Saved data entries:

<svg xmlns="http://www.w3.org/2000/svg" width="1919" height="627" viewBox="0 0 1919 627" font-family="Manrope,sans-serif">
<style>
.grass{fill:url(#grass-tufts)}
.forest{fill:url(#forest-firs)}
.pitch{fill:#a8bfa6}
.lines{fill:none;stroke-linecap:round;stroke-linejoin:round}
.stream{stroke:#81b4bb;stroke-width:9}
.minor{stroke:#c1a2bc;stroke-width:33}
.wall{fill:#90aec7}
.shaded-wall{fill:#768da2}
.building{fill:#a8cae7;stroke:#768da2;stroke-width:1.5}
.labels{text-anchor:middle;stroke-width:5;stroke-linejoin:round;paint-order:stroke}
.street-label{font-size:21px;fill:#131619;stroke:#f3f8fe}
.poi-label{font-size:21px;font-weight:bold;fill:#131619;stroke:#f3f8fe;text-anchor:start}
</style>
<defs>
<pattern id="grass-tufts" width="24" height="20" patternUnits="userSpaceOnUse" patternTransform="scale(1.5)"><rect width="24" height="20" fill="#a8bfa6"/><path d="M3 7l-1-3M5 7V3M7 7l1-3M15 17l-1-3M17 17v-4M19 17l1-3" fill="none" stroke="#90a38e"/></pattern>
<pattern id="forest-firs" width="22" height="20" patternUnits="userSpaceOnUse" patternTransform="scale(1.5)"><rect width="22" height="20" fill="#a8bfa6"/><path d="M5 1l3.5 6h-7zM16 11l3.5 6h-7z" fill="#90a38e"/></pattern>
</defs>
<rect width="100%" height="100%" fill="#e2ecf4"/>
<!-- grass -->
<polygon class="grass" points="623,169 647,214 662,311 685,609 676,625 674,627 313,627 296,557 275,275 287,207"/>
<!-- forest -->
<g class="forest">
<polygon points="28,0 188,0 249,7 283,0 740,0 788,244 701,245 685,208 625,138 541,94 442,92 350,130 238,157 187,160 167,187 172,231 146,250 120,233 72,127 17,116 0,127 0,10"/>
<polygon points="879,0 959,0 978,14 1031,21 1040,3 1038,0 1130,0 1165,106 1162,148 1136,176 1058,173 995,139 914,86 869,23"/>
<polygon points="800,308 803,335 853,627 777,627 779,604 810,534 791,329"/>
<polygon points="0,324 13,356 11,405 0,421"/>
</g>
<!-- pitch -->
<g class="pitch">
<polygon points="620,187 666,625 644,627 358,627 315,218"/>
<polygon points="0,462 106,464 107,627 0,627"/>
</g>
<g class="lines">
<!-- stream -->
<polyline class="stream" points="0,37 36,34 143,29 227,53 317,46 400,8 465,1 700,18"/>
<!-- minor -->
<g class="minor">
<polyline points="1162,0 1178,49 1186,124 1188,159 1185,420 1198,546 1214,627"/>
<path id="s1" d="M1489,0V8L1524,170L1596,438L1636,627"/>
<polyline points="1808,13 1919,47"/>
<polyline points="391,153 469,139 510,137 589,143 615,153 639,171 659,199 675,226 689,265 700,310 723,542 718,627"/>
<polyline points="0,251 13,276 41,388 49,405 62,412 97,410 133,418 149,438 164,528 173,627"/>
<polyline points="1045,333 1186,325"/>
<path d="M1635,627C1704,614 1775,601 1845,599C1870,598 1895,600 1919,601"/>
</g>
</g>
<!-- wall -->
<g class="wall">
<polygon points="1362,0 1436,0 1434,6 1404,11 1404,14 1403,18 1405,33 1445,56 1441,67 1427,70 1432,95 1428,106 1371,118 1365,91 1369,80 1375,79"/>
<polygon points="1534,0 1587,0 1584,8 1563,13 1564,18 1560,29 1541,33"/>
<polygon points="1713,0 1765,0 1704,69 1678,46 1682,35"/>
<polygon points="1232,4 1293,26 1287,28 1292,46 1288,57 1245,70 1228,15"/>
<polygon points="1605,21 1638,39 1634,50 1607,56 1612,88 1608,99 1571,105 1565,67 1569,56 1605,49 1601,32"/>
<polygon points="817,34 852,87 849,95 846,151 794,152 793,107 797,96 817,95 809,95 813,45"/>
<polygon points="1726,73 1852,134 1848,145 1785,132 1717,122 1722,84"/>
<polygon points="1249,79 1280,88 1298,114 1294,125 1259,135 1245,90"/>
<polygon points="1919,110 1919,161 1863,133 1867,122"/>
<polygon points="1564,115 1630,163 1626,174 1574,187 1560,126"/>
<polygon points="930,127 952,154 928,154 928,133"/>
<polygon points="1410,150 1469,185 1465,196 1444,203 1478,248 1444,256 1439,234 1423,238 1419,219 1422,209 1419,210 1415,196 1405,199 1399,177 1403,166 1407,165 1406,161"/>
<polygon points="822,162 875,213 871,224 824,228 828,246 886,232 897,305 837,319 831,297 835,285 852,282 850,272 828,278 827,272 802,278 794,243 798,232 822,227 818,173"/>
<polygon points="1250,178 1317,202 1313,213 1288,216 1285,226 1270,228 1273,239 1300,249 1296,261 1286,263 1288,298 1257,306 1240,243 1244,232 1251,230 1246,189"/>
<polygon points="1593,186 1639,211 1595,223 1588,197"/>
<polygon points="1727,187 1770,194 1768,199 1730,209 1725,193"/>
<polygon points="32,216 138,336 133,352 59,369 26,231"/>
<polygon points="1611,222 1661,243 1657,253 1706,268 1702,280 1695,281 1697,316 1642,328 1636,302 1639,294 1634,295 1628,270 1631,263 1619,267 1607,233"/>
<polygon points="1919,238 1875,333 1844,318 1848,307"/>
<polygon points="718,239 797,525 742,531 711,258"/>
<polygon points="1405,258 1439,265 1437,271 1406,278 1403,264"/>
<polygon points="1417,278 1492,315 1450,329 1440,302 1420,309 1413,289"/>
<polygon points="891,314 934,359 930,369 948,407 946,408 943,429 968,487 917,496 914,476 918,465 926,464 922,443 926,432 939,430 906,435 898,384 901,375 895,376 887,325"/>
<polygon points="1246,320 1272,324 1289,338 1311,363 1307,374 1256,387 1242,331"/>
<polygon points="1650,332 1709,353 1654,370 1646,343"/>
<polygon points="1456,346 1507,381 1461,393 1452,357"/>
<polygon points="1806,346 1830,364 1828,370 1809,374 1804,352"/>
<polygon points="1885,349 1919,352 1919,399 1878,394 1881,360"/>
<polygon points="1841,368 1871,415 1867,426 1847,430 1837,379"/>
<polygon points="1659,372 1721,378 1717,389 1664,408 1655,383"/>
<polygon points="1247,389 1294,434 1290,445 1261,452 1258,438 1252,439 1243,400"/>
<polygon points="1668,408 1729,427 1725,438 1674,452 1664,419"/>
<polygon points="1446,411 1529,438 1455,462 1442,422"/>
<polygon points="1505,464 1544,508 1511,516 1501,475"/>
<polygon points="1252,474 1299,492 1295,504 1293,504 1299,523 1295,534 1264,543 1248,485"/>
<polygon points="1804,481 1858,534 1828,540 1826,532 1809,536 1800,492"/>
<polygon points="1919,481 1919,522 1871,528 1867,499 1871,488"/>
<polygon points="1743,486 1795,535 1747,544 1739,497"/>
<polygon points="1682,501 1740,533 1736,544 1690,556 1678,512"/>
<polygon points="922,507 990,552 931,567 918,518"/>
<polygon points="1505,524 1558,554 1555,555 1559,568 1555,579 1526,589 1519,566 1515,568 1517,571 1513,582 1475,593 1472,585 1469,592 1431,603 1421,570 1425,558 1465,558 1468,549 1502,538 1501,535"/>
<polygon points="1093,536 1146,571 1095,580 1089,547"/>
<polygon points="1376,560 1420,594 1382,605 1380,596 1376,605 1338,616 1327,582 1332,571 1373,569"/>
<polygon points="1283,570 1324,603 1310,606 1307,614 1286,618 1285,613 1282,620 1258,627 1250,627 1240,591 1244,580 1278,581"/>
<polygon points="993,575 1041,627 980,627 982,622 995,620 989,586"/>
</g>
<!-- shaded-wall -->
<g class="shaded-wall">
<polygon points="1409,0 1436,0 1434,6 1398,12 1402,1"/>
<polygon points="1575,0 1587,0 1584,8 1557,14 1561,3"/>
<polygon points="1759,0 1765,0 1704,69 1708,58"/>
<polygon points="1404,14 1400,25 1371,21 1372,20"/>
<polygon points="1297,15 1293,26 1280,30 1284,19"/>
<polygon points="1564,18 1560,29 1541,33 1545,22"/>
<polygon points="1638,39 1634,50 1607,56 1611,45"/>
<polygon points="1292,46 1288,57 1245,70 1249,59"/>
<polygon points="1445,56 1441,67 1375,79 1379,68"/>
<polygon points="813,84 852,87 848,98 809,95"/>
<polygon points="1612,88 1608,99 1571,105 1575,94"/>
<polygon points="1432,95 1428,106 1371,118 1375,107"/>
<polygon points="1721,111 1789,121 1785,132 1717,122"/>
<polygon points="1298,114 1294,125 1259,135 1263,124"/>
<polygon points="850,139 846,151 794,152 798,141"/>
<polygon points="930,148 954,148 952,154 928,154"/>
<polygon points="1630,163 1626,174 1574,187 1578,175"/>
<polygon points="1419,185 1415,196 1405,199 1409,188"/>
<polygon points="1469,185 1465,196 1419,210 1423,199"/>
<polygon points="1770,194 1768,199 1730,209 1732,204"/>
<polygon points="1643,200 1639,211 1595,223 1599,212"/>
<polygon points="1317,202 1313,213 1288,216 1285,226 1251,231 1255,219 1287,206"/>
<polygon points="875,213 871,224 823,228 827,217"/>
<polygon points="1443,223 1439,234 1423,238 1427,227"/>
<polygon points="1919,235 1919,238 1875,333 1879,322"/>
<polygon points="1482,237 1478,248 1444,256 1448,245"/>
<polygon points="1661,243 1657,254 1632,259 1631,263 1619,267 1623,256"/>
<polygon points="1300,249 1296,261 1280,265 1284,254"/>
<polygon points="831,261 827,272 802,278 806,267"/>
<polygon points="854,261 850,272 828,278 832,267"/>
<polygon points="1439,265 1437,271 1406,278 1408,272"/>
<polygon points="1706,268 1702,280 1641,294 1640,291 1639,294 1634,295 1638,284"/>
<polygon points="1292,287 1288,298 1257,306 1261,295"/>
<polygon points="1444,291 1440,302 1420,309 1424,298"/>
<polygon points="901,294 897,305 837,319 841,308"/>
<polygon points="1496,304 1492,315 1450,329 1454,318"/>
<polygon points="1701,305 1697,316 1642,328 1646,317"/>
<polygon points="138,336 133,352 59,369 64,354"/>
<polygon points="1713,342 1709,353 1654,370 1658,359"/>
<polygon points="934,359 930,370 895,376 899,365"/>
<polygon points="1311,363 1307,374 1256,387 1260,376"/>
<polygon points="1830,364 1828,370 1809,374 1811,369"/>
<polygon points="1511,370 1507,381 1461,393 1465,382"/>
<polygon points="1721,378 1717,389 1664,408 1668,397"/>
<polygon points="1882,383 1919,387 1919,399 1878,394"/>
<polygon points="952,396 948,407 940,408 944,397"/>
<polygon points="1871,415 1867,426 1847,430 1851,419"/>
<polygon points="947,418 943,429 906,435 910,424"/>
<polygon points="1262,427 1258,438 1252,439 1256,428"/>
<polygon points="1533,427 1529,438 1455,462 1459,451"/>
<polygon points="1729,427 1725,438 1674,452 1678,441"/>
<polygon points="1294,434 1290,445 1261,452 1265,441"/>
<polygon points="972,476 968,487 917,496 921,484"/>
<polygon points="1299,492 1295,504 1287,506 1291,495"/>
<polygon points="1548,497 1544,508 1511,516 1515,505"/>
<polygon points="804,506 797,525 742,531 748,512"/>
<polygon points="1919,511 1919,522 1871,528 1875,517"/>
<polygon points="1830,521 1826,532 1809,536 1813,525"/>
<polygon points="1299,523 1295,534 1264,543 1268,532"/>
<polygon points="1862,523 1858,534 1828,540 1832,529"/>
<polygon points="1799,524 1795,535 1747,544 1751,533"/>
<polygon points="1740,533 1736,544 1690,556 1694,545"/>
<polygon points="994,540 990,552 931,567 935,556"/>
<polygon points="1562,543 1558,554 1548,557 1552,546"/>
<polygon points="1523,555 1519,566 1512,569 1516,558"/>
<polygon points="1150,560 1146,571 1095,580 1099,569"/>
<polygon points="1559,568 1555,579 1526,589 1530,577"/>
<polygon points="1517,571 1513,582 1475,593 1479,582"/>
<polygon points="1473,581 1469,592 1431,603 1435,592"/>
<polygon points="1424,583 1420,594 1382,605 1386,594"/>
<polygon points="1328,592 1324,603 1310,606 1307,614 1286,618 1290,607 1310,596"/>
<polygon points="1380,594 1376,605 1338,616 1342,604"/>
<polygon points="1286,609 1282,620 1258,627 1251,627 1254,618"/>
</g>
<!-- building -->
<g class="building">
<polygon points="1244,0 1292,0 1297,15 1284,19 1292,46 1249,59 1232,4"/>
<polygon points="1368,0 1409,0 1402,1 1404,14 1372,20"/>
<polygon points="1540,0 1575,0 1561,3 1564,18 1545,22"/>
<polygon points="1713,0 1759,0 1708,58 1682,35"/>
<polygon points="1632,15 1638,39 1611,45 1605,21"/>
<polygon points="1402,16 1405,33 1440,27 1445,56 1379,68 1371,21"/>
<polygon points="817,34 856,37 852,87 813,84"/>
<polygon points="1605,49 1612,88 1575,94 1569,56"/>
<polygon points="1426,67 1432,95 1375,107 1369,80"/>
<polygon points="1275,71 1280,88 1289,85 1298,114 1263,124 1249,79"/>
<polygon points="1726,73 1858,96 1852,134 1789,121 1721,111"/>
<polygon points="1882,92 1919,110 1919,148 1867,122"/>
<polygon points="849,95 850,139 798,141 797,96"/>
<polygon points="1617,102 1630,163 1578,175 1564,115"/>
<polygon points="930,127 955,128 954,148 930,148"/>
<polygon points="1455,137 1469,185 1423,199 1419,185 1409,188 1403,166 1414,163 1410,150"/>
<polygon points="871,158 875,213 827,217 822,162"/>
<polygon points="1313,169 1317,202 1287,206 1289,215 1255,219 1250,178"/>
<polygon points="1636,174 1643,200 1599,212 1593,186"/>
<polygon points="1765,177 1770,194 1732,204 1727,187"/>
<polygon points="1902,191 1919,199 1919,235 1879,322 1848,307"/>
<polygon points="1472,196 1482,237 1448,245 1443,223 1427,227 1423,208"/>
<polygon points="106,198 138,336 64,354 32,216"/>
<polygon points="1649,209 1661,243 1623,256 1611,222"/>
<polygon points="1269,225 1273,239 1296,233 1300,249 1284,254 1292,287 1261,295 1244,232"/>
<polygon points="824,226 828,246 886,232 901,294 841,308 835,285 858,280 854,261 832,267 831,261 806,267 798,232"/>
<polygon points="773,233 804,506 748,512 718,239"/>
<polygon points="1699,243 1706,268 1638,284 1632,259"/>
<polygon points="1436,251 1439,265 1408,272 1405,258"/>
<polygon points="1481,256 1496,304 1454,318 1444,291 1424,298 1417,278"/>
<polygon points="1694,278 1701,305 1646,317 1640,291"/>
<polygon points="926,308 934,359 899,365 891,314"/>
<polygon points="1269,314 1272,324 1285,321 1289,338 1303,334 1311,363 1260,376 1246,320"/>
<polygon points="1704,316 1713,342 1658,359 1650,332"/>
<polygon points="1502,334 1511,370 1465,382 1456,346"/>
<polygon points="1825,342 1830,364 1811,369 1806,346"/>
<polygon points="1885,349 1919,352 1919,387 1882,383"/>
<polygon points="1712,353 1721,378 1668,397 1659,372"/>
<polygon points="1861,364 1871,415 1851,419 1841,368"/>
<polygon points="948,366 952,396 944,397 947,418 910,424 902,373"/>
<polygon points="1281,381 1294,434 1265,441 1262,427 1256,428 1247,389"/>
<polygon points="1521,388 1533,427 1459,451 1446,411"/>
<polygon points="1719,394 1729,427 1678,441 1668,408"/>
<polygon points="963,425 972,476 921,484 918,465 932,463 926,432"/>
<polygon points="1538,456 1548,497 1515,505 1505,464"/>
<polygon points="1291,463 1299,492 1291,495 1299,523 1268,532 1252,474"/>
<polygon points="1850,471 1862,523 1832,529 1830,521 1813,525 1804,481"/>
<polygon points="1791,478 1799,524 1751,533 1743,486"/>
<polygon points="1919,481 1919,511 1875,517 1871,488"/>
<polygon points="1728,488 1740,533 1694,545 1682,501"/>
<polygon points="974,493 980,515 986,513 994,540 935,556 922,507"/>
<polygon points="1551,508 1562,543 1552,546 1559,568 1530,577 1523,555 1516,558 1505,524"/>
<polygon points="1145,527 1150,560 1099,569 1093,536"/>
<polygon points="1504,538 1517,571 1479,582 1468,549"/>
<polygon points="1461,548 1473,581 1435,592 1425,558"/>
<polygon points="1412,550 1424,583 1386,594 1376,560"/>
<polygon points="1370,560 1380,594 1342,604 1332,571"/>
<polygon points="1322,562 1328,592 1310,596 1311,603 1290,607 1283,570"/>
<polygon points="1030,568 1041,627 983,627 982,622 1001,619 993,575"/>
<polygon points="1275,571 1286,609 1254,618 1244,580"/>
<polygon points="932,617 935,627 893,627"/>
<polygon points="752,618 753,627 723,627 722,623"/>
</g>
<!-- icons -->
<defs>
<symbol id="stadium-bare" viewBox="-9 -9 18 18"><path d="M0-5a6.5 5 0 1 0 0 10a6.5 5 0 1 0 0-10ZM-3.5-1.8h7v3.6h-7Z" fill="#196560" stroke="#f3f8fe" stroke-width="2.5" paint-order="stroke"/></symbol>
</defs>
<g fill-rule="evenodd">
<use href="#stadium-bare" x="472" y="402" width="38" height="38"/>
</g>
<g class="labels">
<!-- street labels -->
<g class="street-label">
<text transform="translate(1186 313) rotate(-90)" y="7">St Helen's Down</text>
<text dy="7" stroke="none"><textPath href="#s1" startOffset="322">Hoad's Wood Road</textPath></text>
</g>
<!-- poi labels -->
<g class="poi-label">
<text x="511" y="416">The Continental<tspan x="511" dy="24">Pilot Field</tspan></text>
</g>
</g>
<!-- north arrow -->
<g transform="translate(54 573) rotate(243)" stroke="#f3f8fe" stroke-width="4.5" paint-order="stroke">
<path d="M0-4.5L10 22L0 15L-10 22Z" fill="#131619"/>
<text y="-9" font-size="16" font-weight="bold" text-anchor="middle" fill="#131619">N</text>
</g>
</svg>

▸ THE TASK
Return every line holding the word "lines" from the records.

▸ RESULT FOR THIS EXERCISE
.lines{fill:none;stroke-linecap:round;stroke-linejoin:round}
<g class="lines">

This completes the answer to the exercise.